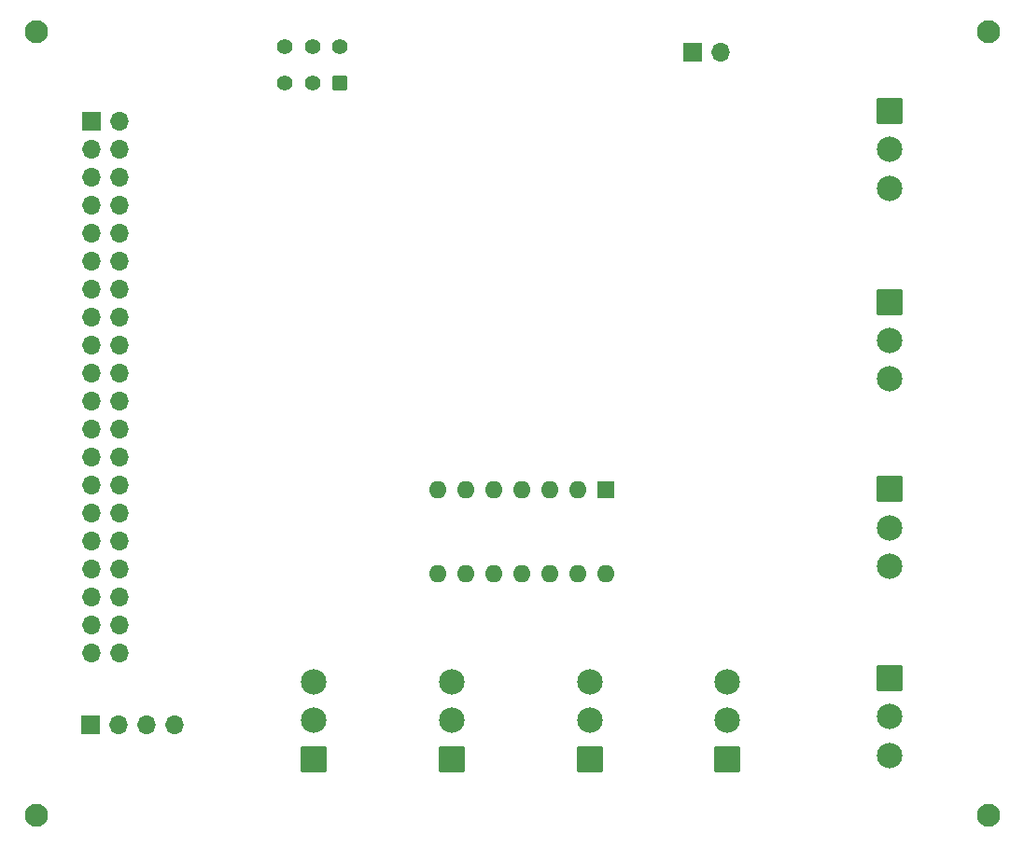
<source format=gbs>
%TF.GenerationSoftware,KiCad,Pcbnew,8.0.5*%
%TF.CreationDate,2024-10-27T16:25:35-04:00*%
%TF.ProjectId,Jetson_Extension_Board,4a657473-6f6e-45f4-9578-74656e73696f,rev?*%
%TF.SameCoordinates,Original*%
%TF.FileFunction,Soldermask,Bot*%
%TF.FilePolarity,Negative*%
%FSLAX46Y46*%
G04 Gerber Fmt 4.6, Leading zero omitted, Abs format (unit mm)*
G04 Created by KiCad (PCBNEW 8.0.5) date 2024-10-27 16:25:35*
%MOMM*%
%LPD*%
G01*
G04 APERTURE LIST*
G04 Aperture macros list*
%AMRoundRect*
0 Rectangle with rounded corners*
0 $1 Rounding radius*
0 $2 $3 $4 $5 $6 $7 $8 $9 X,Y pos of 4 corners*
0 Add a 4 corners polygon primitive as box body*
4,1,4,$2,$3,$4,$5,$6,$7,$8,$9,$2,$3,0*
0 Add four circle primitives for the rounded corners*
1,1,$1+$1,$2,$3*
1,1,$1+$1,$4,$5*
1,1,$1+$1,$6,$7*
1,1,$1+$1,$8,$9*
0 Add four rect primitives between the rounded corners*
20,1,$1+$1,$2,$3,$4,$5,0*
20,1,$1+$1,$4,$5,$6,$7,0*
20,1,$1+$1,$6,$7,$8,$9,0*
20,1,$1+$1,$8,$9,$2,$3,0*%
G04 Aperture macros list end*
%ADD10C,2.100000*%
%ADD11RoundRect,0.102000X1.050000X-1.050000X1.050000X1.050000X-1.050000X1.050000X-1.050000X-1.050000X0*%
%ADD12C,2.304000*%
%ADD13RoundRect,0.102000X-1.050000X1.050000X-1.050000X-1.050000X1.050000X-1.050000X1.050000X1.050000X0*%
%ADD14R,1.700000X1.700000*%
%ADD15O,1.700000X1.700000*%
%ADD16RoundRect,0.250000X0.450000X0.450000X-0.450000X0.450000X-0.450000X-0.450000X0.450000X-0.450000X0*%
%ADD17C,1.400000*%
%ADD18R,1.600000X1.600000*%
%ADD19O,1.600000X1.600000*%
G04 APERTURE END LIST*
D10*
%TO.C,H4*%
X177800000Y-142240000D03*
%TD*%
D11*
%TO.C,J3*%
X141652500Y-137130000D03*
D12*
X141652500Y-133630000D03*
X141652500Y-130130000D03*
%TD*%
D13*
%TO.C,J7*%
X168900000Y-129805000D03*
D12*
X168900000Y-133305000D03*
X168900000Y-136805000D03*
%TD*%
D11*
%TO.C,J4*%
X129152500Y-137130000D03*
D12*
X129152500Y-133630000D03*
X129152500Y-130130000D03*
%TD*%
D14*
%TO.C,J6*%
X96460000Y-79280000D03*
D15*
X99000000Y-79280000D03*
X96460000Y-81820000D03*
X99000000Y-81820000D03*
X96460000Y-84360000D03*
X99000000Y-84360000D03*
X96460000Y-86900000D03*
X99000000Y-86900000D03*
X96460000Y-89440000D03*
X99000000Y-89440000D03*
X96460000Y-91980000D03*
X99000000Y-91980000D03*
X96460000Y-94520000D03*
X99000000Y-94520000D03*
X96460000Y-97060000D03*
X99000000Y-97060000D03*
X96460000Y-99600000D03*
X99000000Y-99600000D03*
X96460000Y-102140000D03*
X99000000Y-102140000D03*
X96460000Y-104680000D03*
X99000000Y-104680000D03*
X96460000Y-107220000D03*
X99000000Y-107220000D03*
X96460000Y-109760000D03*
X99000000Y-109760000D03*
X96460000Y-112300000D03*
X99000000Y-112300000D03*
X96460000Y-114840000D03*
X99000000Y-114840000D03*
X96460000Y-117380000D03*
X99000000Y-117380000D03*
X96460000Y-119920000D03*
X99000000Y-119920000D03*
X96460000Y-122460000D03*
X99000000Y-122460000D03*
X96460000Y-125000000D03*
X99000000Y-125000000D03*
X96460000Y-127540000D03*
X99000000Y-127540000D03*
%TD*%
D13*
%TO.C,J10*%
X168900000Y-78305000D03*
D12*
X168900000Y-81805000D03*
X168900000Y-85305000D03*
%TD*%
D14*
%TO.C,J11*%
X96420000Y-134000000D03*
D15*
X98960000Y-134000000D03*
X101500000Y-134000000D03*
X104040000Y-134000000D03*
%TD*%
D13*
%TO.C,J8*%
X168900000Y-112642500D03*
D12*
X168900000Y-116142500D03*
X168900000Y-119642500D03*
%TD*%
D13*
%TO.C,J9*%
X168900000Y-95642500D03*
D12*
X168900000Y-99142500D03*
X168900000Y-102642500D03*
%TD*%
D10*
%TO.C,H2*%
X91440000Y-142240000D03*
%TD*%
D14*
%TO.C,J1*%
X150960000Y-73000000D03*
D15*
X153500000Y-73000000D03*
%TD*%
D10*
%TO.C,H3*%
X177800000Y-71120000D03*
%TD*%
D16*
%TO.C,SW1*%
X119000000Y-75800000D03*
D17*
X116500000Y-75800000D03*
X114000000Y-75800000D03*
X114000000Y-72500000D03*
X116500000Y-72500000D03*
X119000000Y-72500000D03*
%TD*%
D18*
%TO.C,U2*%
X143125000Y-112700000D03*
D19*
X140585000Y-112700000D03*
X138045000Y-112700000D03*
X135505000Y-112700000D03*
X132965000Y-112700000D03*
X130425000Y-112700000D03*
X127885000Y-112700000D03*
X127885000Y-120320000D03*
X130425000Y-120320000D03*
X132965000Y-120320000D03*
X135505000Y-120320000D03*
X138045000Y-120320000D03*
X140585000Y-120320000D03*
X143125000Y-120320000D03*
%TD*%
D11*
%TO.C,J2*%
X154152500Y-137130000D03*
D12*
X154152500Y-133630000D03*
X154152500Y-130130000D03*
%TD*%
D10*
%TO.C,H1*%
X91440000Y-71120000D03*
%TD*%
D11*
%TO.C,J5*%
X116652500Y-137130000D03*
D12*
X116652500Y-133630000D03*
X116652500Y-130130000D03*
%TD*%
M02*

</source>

### Task
Leave every image out when you return the material above word for word.

### Answer box
<source format=gbs>
%TF.GenerationSoftware,KiCad,Pcbnew,8.0.5*%
%TF.CreationDate,2024-10-27T16:25:35-04:00*%
%TF.ProjectId,Jetson_Extension_Board,4a657473-6f6e-45f4-9578-74656e73696f,rev?*%
%TF.SameCoordinates,Original*%
%TF.FileFunction,Soldermask,Bot*%
%TF.FilePolarity,Negative*%
%FSLAX46Y46*%
G04 Gerber Fmt 4.6, Leading zero omitted, Abs format (unit mm)*
G04 Created by KiCad (PCBNEW 8.0.5) date 2024-10-27 16:25:35*
%MOMM*%
%LPD*%
G01*
G04 APERTURE LIST*
G04 Aperture macros list*
%AMRoundRect*
0 Rectangle with rounded corners*
0 $1 Rounding radius*
0 $2 $3 $4 $5 $6 $7 $8 $9 X,Y pos of 4 corners*
0 Add a 4 corners polygon primitive as box body*
4,1,4,$2,$3,$4,$5,$6,$7,$8,$9,$2,$3,0*
0 Add four circle primitives for the rounded corners*
1,1,$1+$1,$2,$3*
1,1,$1+$1,$4,$5*
1,1,$1+$1,$6,$7*
1,1,$1+$1,$8,$9*
0 Add four rect primitives between the rounded corners*
20,1,$1+$1,$2,$3,$4,$5,0*
20,1,$1+$1,$4,$5,$6,$7,0*
20,1,$1+$1,$6,$7,$8,$9,0*
20,1,$1+$1,$8,$9,$2,$3,0*%
G04 Aperture macros list end*
%ADD10C,2.100000*%
%ADD11RoundRect,0.102000X1.050000X-1.050000X1.050000X1.050000X-1.050000X1.050000X-1.050000X-1.050000X0*%
%ADD12C,2.304000*%
%ADD13RoundRect,0.102000X-1.050000X1.050000X-1.050000X-1.050000X1.050000X-1.050000X1.050000X1.050000X0*%
%ADD14R,1.700000X1.700000*%
%ADD15O,1.700000X1.700000*%
%ADD16RoundRect,0.250000X0.450000X0.450000X-0.450000X0.450000X-0.450000X-0.450000X0.450000X-0.450000X0*%
%ADD17C,1.400000*%
%ADD18R,1.600000X1.600000*%
%ADD19O,1.600000X1.600000*%
G04 APERTURE END LIST*
D10*
%TO.C,H4*%
X177800000Y-142240000D03*
%TD*%
D11*
%TO.C,J3*%
X141652500Y-137130000D03*
D12*
X141652500Y-133630000D03*
X141652500Y-130130000D03*
%TD*%
D13*
%TO.C,J7*%
X168900000Y-129805000D03*
D12*
X168900000Y-133305000D03*
X168900000Y-136805000D03*
%TD*%
D11*
%TO.C,J4*%
X129152500Y-137130000D03*
D12*
X129152500Y-133630000D03*
X129152500Y-130130000D03*
%TD*%
D14*
%TO.C,J6*%
X96460000Y-79280000D03*
D15*
X99000000Y-79280000D03*
X96460000Y-81820000D03*
X99000000Y-81820000D03*
X96460000Y-84360000D03*
X99000000Y-84360000D03*
X96460000Y-86900000D03*
X99000000Y-86900000D03*
X96460000Y-89440000D03*
X99000000Y-89440000D03*
X96460000Y-91980000D03*
X99000000Y-91980000D03*
X96460000Y-94520000D03*
X99000000Y-94520000D03*
X96460000Y-97060000D03*
X99000000Y-97060000D03*
X96460000Y-99600000D03*
X99000000Y-99600000D03*
X96460000Y-102140000D03*
X99000000Y-102140000D03*
X96460000Y-104680000D03*
X99000000Y-104680000D03*
X96460000Y-107220000D03*
X99000000Y-107220000D03*
X96460000Y-109760000D03*
X99000000Y-109760000D03*
X96460000Y-112300000D03*
X99000000Y-112300000D03*
X96460000Y-114840000D03*
X99000000Y-114840000D03*
X96460000Y-117380000D03*
X99000000Y-117380000D03*
X96460000Y-119920000D03*
X99000000Y-119920000D03*
X96460000Y-122460000D03*
X99000000Y-122460000D03*
X96460000Y-125000000D03*
X99000000Y-125000000D03*
X96460000Y-127540000D03*
X99000000Y-127540000D03*
%TD*%
D13*
%TO.C,J10*%
X168900000Y-78305000D03*
D12*
X168900000Y-81805000D03*
X168900000Y-85305000D03*
%TD*%
D14*
%TO.C,J11*%
X96420000Y-134000000D03*
D15*
X98960000Y-134000000D03*
X101500000Y-134000000D03*
X104040000Y-134000000D03*
%TD*%
D13*
%TO.C,J8*%
X168900000Y-112642500D03*
D12*
X168900000Y-116142500D03*
X168900000Y-119642500D03*
%TD*%
D13*
%TO.C,J9*%
X168900000Y-95642500D03*
D12*
X168900000Y-99142500D03*
X168900000Y-102642500D03*
%TD*%
D10*
%TO.C,H2*%
X91440000Y-142240000D03*
%TD*%
D14*
%TO.C,J1*%
X150960000Y-73000000D03*
D15*
X153500000Y-73000000D03*
%TD*%
D10*
%TO.C,H3*%
X177800000Y-71120000D03*
%TD*%
D16*
%TO.C,SW1*%
X119000000Y-75800000D03*
D17*
X116500000Y-75800000D03*
X114000000Y-75800000D03*
X114000000Y-72500000D03*
X116500000Y-72500000D03*
X119000000Y-72500000D03*
%TD*%
D18*
%TO.C,U2*%
X143125000Y-112700000D03*
D19*
X140585000Y-112700000D03*
X138045000Y-112700000D03*
X135505000Y-112700000D03*
X132965000Y-112700000D03*
X130425000Y-112700000D03*
X127885000Y-112700000D03*
X127885000Y-120320000D03*
X130425000Y-120320000D03*
X132965000Y-120320000D03*
X135505000Y-120320000D03*
X138045000Y-120320000D03*
X140585000Y-120320000D03*
X143125000Y-120320000D03*
%TD*%
D11*
%TO.C,J2*%
X154152500Y-137130000D03*
D12*
X154152500Y-133630000D03*
X154152500Y-130130000D03*
%TD*%
D10*
%TO.C,H1*%
X91440000Y-71120000D03*
%TD*%
D11*
%TO.C,J5*%
X116652500Y-137130000D03*
D12*
X116652500Y-133630000D03*
X116652500Y-130130000D03*
%TD*%
M02*

</source>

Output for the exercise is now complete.